*Excerpt to read*.
-- -- --

ELDA SANTIAGO PEREZ, Comite de Apoyo a Norberto Gonzalez Claudio, said her husband had been arrested two years ago and immediately extradited to the United States. He had struggled against colonialism “since he was a young lad, today he is 68 years ago”, she said, adding that a common prisoner had more benefits and rights than political prisoners from Puerto Rico. They were often kept apart from the rest of the prison population and their medical treatment was often delayed. It was not only prisoners who were treated in a discriminatory way, but their families too, she said, describing how, during a visit to the prison, the guards had only allowed her husband to come down 45 minutes before the end of visiting hours. All he was guilty of was defending the rights and sovereignty of his people, and yet the United States continued to imprison him, she said. Hundreds of Puerto Ricans had been imprisoned and some even killed by the Federal Bureau of Investigation. The United States did not want to admit that Puerto Rico was neither a State nor free, she said, stressing that her husband, like all Puerto Ricans, had a right to defend his nation and national sovereignty.
CRISTOBAL BERRIOS DAVILA, Accion Civil para el Status de Puerto Rico, said that for far too long, the United States Congress had sought to protect the interests of its citizens in Puerto Rico, but the time had come to respect the wishes of local Puerto Ricans. The two were neighbours, after all. Puerto Rico had been with the United States through good times and bad, and they had even mixed blood, gone to war together and celebrated peace together. He called on the Special Committee to push for a General Assembly resolution recognizing Puerto Rico as a Non-Self-Governing Territory.
LUIS A. DELGADO RODRIGUEZ, Alianza pro Libre Asociacion Soberana, said the plebiscite had voted against continuing the colonial relationship between Puerto Rico and the United States, and he was “greatly enthusiastic” to say that the idea of free association had died on 6 November 2012. The participation rate showed a clear, democratic, Puerto Rican voice rejecting the current relationship. The amount of votes in favour of change was greater than the number of votes that had installed the new Governor. Puerto Rico had taken an historic step forward, he said, adding that it wanted to meet its obligations. It should be returned to the list of Non-Self-Governing Territories, and clearly, it could no longer be called a colony by consent. Responsibility for action now lay with the United States Government. Having revealed the legitimacy of their claims, the will of the Puerto Rican people must now be honoured. The United States Government must establish a mechanism to ensure complete decolonization, he said.
JAN SUSLER, People’s Law Office, said 29 May had marked 32 years of imprisonment for Oscar López Rivera, a man who had served more time in prison for the cause of Puerto Rican independence than any other independentista in history. Puerto Ricans had marked the occasion with a “24-hour demonstration of their indignation at the United States over this disproportionate punishment”, she said. The Governor and many famous Puerto Ricans, including Ricky Martin and Rene Perez, had been among the many to announce their support for Mr. López, and the following day, the Senate of Puerto Rico had passed a resolution calling for his release. International support for Mr. López had grown over the last year, she said, citing the support of Nobel Laureates, churches and religious organizations, social justice organizations and others.

-- -- --

*Extracted entries*.

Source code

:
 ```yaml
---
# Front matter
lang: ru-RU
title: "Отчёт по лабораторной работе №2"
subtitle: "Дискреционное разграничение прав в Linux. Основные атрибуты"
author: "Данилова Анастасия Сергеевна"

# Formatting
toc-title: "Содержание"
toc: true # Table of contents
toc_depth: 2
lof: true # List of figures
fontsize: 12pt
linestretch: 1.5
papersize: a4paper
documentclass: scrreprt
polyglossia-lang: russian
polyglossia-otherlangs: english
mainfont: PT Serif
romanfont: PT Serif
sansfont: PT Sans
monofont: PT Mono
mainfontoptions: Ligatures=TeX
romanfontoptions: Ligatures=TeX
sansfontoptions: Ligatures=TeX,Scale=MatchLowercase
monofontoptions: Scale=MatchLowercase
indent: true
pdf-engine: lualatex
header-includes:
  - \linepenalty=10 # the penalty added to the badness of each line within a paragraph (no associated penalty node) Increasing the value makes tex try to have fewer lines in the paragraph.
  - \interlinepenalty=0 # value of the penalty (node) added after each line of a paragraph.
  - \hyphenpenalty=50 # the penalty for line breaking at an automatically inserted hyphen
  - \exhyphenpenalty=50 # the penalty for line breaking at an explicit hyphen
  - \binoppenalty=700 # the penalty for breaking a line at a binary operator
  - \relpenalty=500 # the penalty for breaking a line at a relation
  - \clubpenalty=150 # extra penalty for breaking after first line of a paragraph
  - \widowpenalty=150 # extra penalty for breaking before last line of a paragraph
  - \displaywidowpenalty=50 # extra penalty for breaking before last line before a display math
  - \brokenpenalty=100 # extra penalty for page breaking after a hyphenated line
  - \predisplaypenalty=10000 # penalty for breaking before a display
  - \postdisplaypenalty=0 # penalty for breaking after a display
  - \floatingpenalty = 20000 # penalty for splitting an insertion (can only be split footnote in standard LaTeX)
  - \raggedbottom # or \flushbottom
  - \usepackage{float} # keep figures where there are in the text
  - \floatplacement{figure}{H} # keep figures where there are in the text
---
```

-- -- --

*Exercise description*. According to the statements on Puerto Rico, how many years of imprisonment for Oscar López Rivera had 29 May marked?

*Problem solution*. 32 years.